JVDW Gallery, Düsseldorf, 2025

In his first show ‘Cool Vanilla’ at JVDW gallery, Stephen Kent presents viewers with a contemporary iconography of everyday artefacts rendered in ­different forms. Selectively scanned magazine fragments are turned into oversized prints on canvas. Quotidian objects are collected and cast into ceramic sculptures. And a series of assemblages are created through the collaging of tiles and mosaic stones within images drawn from his camera roll. These reproductions of inanimate objects are then brought together by Kent in the gallery to form a deconstructed, walk-through still life. Art history hasn’t always looked upon the everyday or mundane, and its reproduction within artworks, with the same admiration or esteem that Kent does.

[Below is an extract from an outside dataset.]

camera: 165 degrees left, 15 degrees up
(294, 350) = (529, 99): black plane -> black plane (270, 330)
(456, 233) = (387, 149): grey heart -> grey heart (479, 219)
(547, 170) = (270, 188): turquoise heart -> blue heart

In past centuries, the visual arts were dominated (perhaps tediously) by a strict hierarchy. History painting towered above the rest – ingrained with haughty, classical ideals, it was argued that these grand scenes, which typically depicted biblical scenes, mythological tales or significant historic events, allowed the great painters to express their craft to the fullest. Resolutely at the bottom of the pile lay still life – its immense shame being its humble desire to reproduce inanimate objects in a mech­anical way. Over time, however, notions of taste and value (thankfully) change. During the Dutch Golden age, for instance, growing purchasing power, and a desire to show off this new wealth, led to an explosion in the popularity of still life paintings, as they captured the trappings of commercial abundance.

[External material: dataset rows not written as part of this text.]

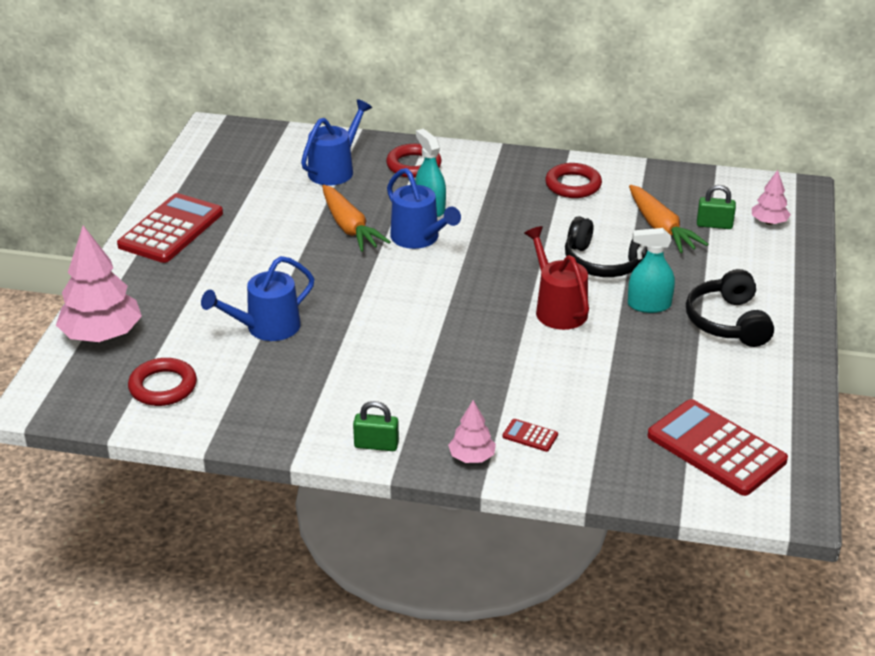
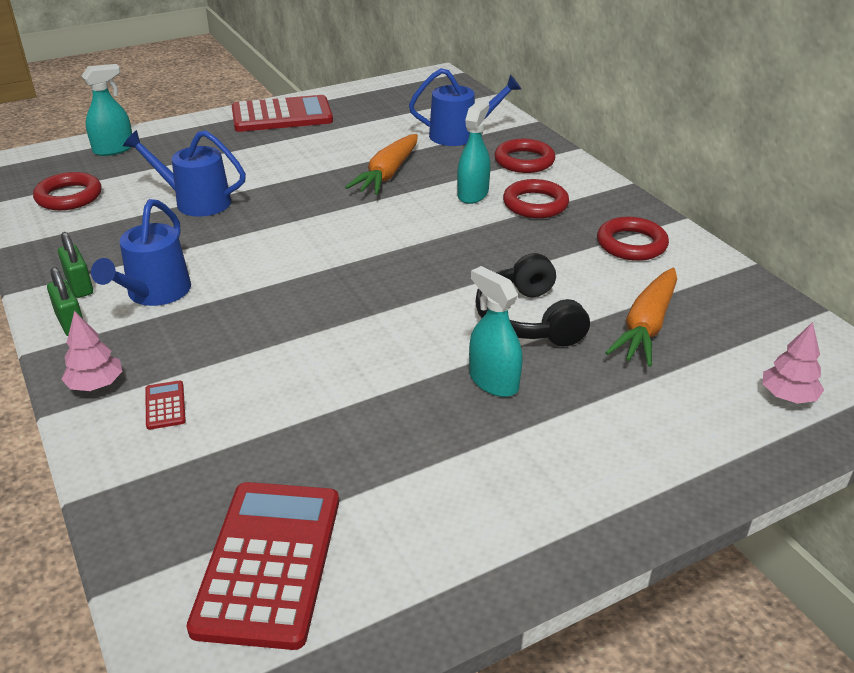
camera: 50 degrees right, 0 degrees up
(102, 335) = (114, 149): pink tree -> turquoise spray bottle
(419, 238) = (418, 209): blue watering can -> blue watering can (154, 294)
(478, 192) = (535, 204): none -> red ring
(557, 308) = (408, 326): red watering can -> none
(714, 225) = (713, 359): green padlock -> green padlock (79, 286)
(728, 322) = (540, 455): black headphones -> none

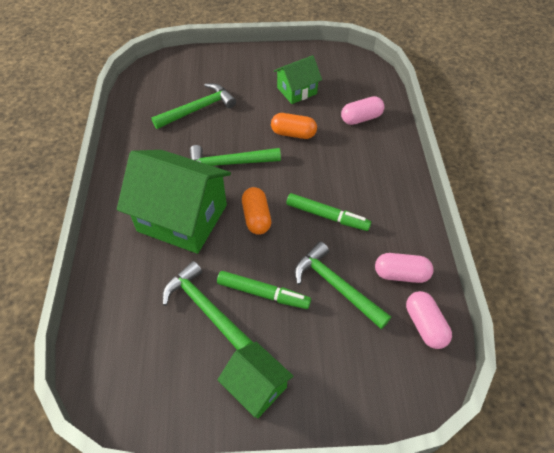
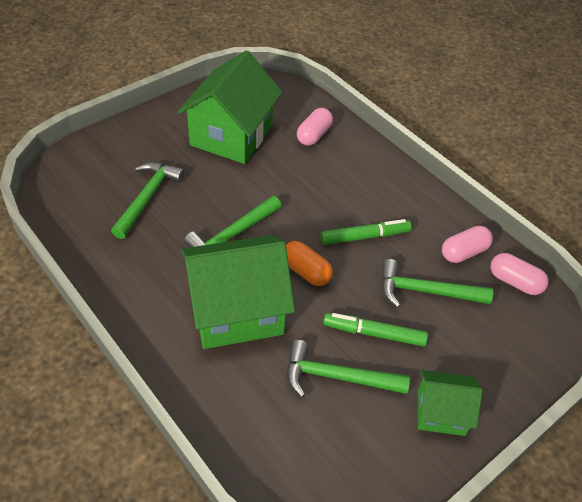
camera: 40 degrees left, 5 degrees down
(263, 293) = (374, 333): green marker -> green marker turned 150 degrees counterclockwise
(293, 133) = (266, 177): orange capsule -> none
(297, 91) = (231, 135): green house -> green house, size x1.87

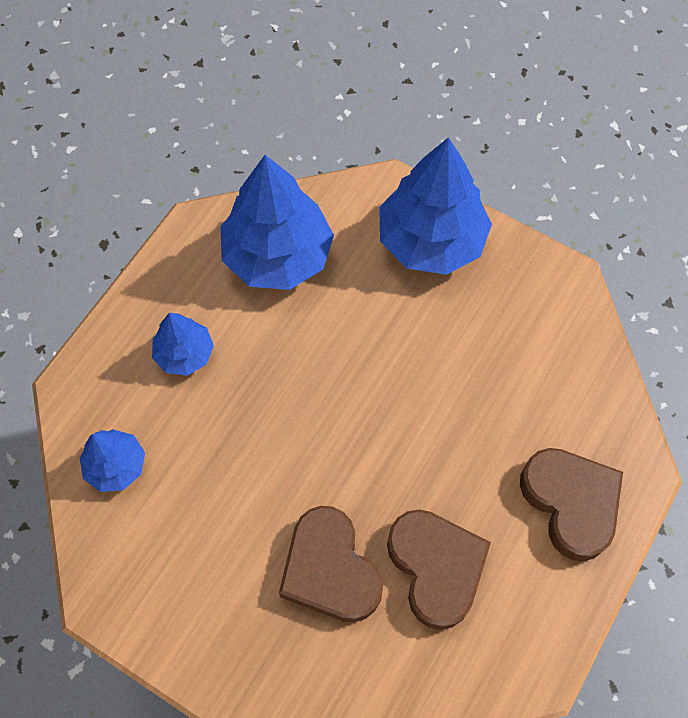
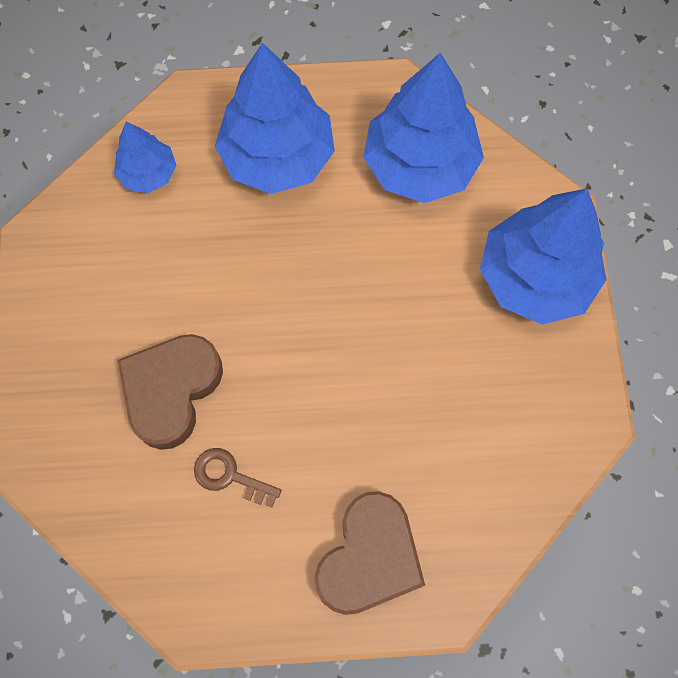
camera: 55 degrees right, 5 degrees up
(184, 354) = (277, 156): blue tree -> blue tree, size x1.90
(436, 568) = (230, 476): brown heart -> brown key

And roughly three centuries later, Dada and the readymade totally upended the hitherto entrenched values associated with the ‘fine’ art object. This shift away from rigid hierarchies, and the demolition of the boundaries between what has historically been regarded as high or low visual culture, invites the question: is there, in the end, any real difference in meaning between a 17th century Dutch painting that immortalizes the accoutrements of wealth and taste and an image taken from the pages of Schöner Wohnen? Or, is a classical Greek sculpture an inherently more successful or worthy repository of human culture than, say, a Labubu? The tearing down of canonical distinctions between high and low is fundamental to Kent’s practice. He centres and extols the mundane, confronting us with the often overlooked significance of the quotidian. In an apparent contradiction that is reflected in the exhibition’s seemingly oxymoronic title, the objects Kent depicts are somehow simultaneously ordinary (vanilla) and extraordinary (cool). Writing for the catalogue for the exhibition Die Schönheit der Dinge, which took place at Kunsthalle Emden in 2024, Kent stated: ‘Objects are our idols, icons of our ever-changing systems of meaning and belief.’ And what we are presented with in Cool Vanilla is an assemblage of these object-idols. Through his work, Kent asks us to consider how we use everyday objects to create our own personal mythologies. The keys contained in Sundial 1 are a symbol of where we belong. The nail polish ties its wearer to certain trends and brands, or the celebrities that endorse them. Bookshelves, such as the ones in Everyday Life, are symbols of the ideas we believe we value. And images from ideal living magazines allow us to project, to ourselves and others, how we would live if we could.